Chemnitzer Tageblatt 17. März 1930
Annonce Kundgebung gegen den Young-Plan

Bei dem erstochenen Nationalsozialisten handelte es sich um den Einsiedler SA-Scharführer Kurt Günther. Um die ganze Geschichte vollständig zu erzählen, gehen wir erst noch einmal drei Tage zurück, denn mit dem am Freitag, dem 14. März 1930 veröffentlichten Anruf (siehe rechts) zur „Protestkundgebung gegen die Annahme des Young-Planes“ im gleichen Blatt fing alles an.

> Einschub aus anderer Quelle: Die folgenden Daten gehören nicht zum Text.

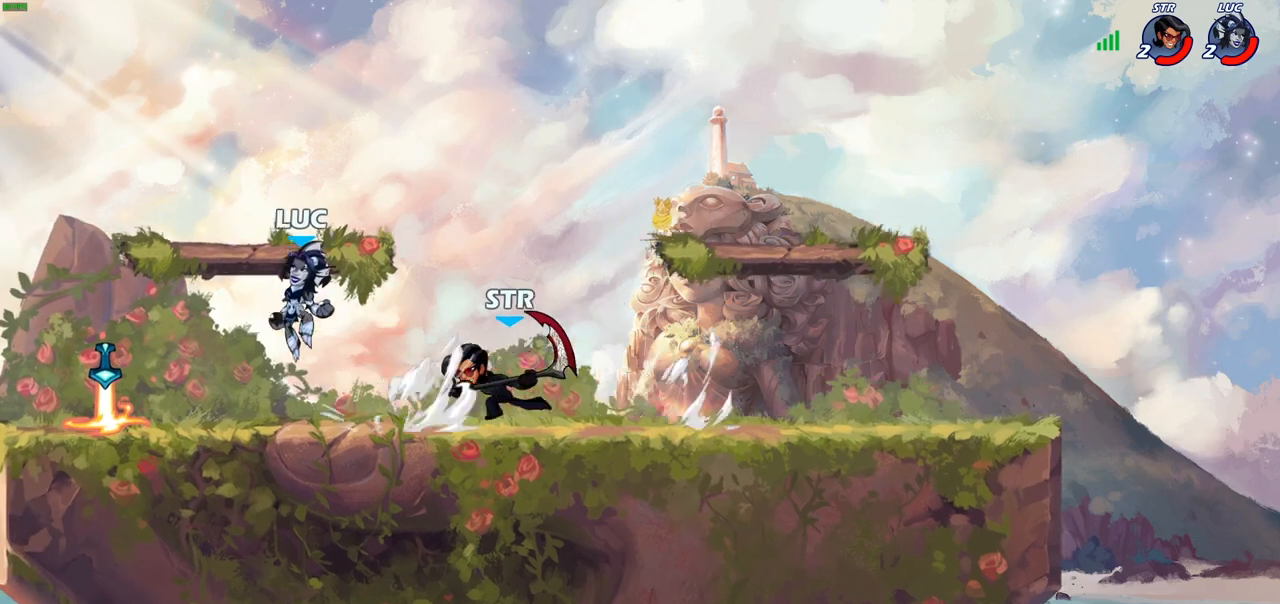
{"buttons": [], "left_stick": "up-right", "right_stick": "center", "events": [[33, "R2", "up"], [33, "left_stick", "down-left"], [300, "R1", "down"], [333, "CROSS", "down"], [350, "left_stick", "up-left"], [417, "left_stick", "up-right"], [433, "R1", "up"], [450, "CROSS", "up"]]}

Doch lesen wir nun den Bericht vom 17. März 1930 im „Chemnitzer Tageblatt“ weiter:

Ein mehr als furchtbares Ende nahm die nationale Kundgebung der Nationalsozialisten und des Stahlhelms am 16. März 1930 in Chemnitz. Die Kundgebung richtete sich gegen die Annahme des Young-Planes und somit war klar, daß das Moskowitscher Untermenschentum als Verbündeter des jüdischen Finanzmagnaten aus „Dollarika“ ihre Mordlegionen zu Gegenmaßnahmen schickten. Schon die um Mittags stattfindende Kundgebung des Widerstandsblocks der nationalen Jugend an diesen Tag hatte gezeigt, daß das Reichsbanner ebenso wie die Kommunisten es darauf abgesehen hatten, Zusammenstöße um jeden Preis herbeizuführen. Allein dem energischen Vorgehen der Polizei war es zu verdanken, daß nicht schon hier wohlvorbereitete Überfälle von Seiten des Reichsbanners und der Kommunisten, die jetzt zu gleicher Zeit in den selben Straßen unserer Stadt demonstrierten, zur Durchführung kommen konnten.
Trotzdem bis dahin Überfälle der Roten vereitelt werden konnten, sollte es am Nachmittag bei dem Umzug der Nationalsozialisten und der Stahlhelmer zu schwersten Gewaltakten kommen.
Wie von Augenzeugen berichtet wurde, kam es beim Marsch durch die Hainstraße zu einem regelrechten Überfall durch die Kommunisten. Während bis dahin alles ohne Zwischenfälle abgegangen war, wurde der Zug der nationalen Verbände trotz des umfangreichen Polizeiaufgebots plötzlich mitten auf der Hainstraße auf ein gegebenes Alarmzeichen der Kommunisten von allen Seiten überfallen.
Vor allem versuchte man, das Ende des Zuges abzuschneiden, es gelang jedoch der Polizei, durch energisches Vorgehen bald wieder Ordnung zu schaffen. Wie rabiat bereits hier die Kommunisten vorgingen, beweist schon die Tatsache, daß von Seiten der Polizei Schreckschüsse abgegeben werden mußten. Hatte es hier schon eine Anzahl Leichtverletzte auch unter den Polizeimannschaften gegeben, so sollte sich doch das gemeinste Verbrechen, daß man sich an diesen Tagen des Gedenkens unserer für Freiheit und Ehre des Vaterlandes Gefallenen vorstellen kann, nach erfolgter Auflösung des Zuges ereignen.
Es war gegen 17 Uhr, als ein Trupp von etwa 15 Nationalsozialisten auf dem Heimweg an der Ecke Annaberger- und Fritz-Reuter-Straße von kommunistischen Massen in der feigsten und brutalsten Weise mit Messern und Dolchen überfallen wurde, wobei acht Nationalsozialisten verwundet wurden, sechs davon schwer. Von diesen ist der 26jährige Nationalsozialist, SA-Scharführer Kurt Günther aus Einsiedel b. Chemnitz, seiner schweren Verletzung (Bruststich) an diesem Sonntag Abend gegen 20 Uhr erlegen. Die übrigen Verletzten waren glücklicherweise schnell wieder außer Lebensgefahr.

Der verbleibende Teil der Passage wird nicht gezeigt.